***** Trecho fornecido *****

Datafolha mostra Lula e Flávio colados antes do escândalo com Daniel Vorcaro
Disputa pelo Planalto está rachada ao meio com empate técnico de 45% no segundo turno

Se a eleição para presidente fosse hoje, o Brasil estaria rachado exatamente ao meio. A fotografia mais recente das urnas, revelada pela nova pesquisa Datafolha, mostra o presidente Lula (PT) e o senador Flávio Bolsonaro (PL-RJ) grudados com 45% dos votos cada um em uma simulação de segundo turno. Veja o vídeo no final da reportagem
Mas essa foto tem um detalhe crucial que muda tudo: o levantamento foi feito na terça (12) e na quarta-feira (13), ou seja, a maioria das pessoas respondeu aos pesquisadores antes de o país inteiro descobrir o caso "Dark Horse" — o vazamento das conversas íntimas em que Flávio aparece bajulando e pedindo dinheiro para o ex-banqueiro Daniel Vorcaro, dono do Banco Master. É o chamado "empate antes da tempestade".
Como a margem de erro é de dois pontos para mais ou para menos, os dois estão em empate técnico absoluto. O levantamento ouviu 2.004 pessoas em 139 cidades brasileiras e está registrado no TSE sob o código BR-00290/2026.
Lula se isola na liderança contra os "vices" da direita
Se contra o filho de Jair Bolsonaro a briga é voto a voto, contra os outros nomes da direita Lula conseguiu respirar e abrir vantagem. Nas simulações anteriores, o atual presidente estava empatado com todo mundo, mas agora ele conseguiu passar à frente dos ex-governadores que correm por fora:
Contra Romeu Zema (Novo-MG): Lula tem 46% contra 40% do mineiro.

*****

* Ordem de trabalho: Escreva um resumo do trecho fornecido acima em exatamente duas frases.

***** Dados fornecidos *****

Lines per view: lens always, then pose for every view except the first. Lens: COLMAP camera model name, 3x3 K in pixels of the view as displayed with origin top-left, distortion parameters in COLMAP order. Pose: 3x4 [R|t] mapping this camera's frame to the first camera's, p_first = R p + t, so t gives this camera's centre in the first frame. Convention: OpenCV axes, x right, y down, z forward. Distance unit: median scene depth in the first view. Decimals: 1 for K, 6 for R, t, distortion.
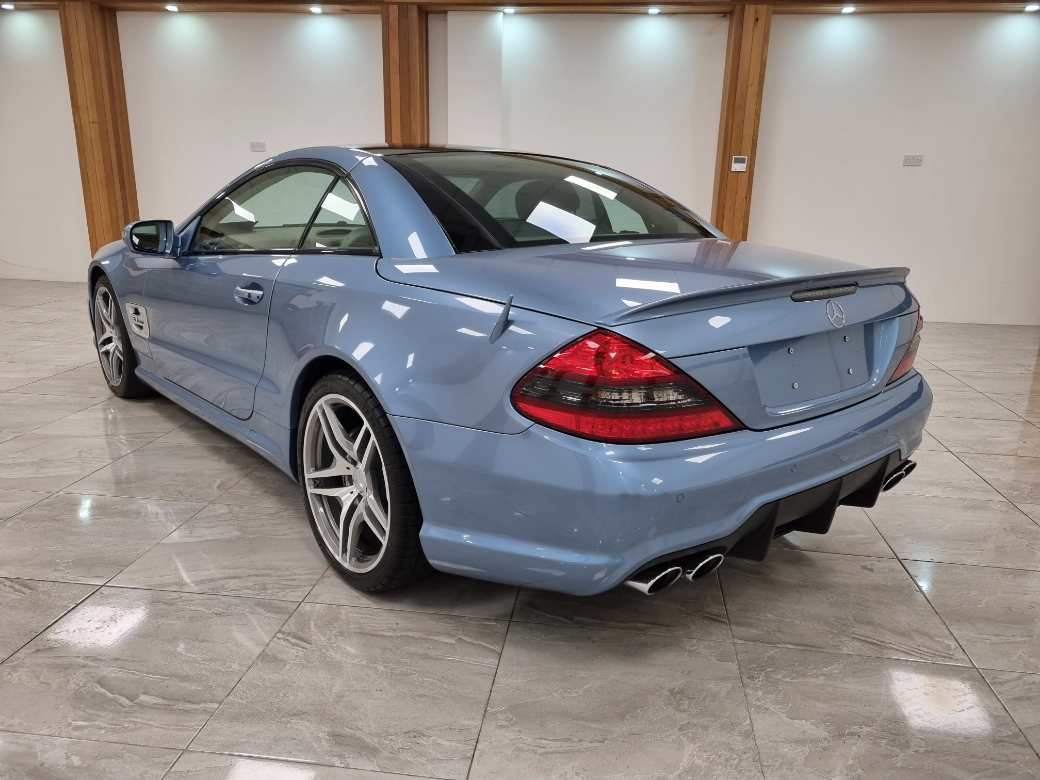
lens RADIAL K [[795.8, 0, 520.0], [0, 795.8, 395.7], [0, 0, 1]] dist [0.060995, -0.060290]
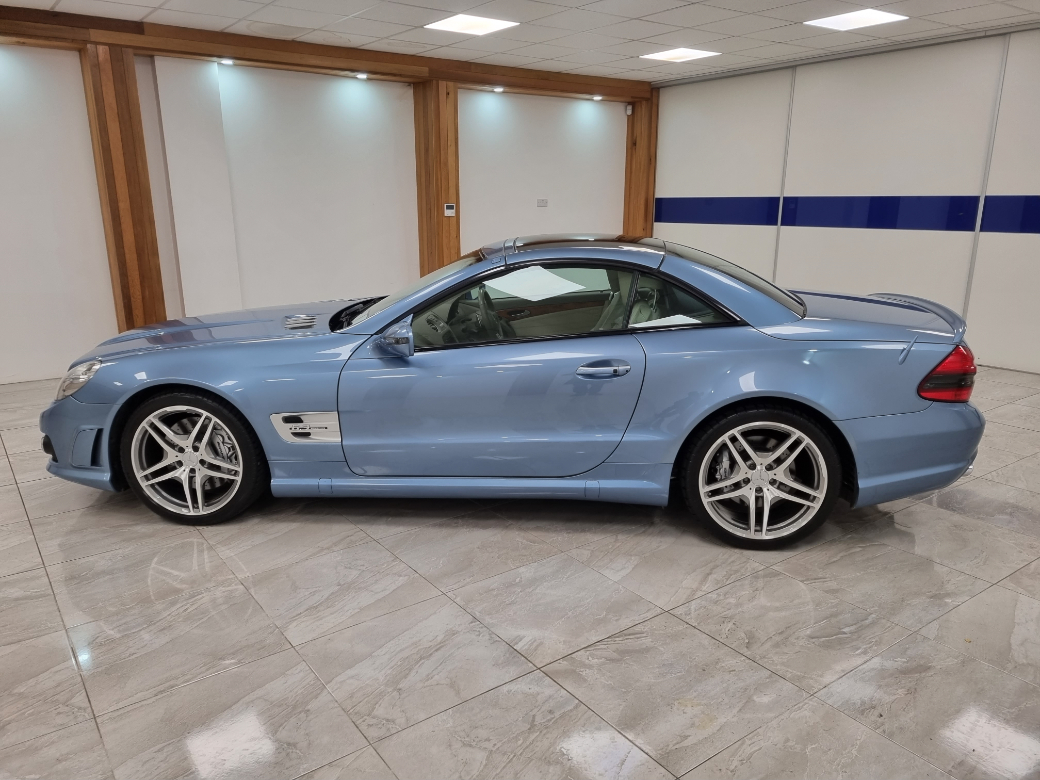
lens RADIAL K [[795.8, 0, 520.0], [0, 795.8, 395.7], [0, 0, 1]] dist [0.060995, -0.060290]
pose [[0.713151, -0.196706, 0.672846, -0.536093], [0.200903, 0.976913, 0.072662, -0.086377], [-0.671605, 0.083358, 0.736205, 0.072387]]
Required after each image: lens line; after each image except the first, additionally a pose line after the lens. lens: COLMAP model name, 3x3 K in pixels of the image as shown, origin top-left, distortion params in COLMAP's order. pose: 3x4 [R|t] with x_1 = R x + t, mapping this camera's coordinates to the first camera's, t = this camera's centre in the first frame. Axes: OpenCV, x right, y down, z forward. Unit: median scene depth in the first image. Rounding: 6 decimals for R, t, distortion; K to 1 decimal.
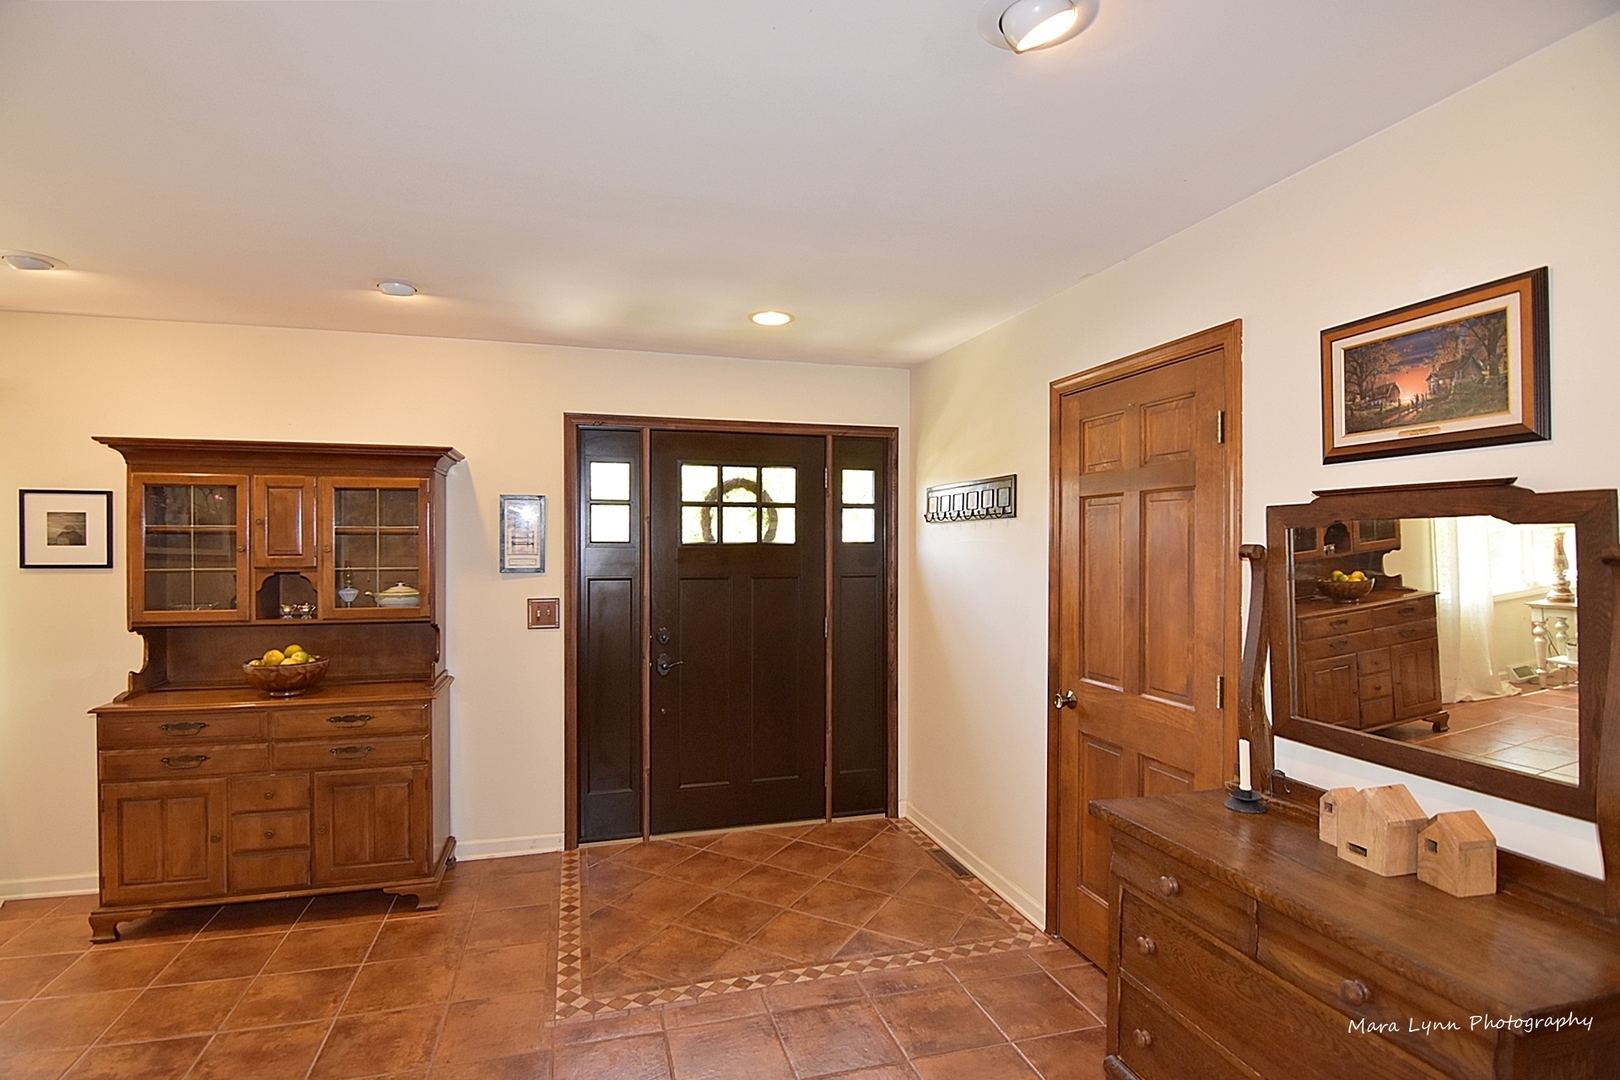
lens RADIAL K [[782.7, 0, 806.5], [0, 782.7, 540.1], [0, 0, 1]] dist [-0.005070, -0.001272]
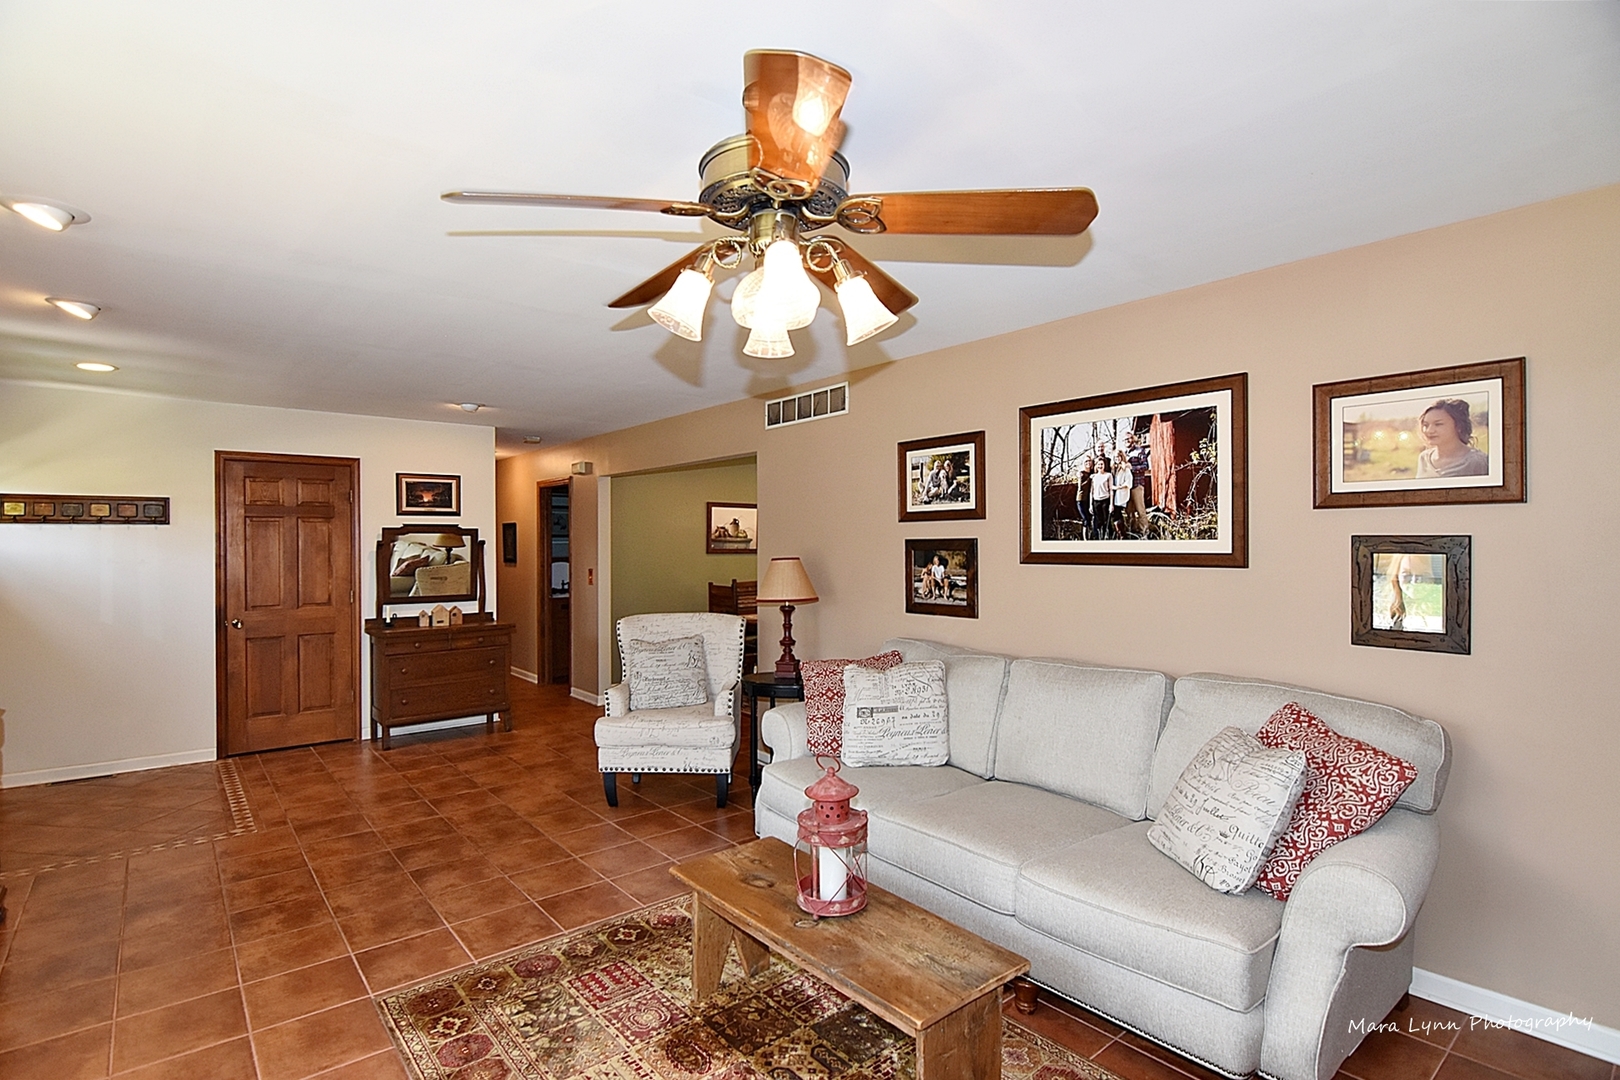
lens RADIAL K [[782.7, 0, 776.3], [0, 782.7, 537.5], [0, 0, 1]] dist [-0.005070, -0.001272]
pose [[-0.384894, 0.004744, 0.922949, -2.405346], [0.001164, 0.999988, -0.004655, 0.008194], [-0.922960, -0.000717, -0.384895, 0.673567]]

*****

* Resultado do exercício: Na pesquisa Datafolha feita na terça (12) e na quarta-feira (13), respondida pela maioria dos entrevistados antes de vir a público o caso "Dark Horse", que envolve Flávio Bolsonaro e o ex-banqueiro Daniel Vorcaro, Lula e Flávio aparecem com 45% cada em uma simulação de segundo turno. Os dois estão em empate técnico, já que a margem de erro é de dois pontos, enquanto contra outros nomes da direita Lula abriu vantagem, como nos 46% contra 40% de Romeu Zema.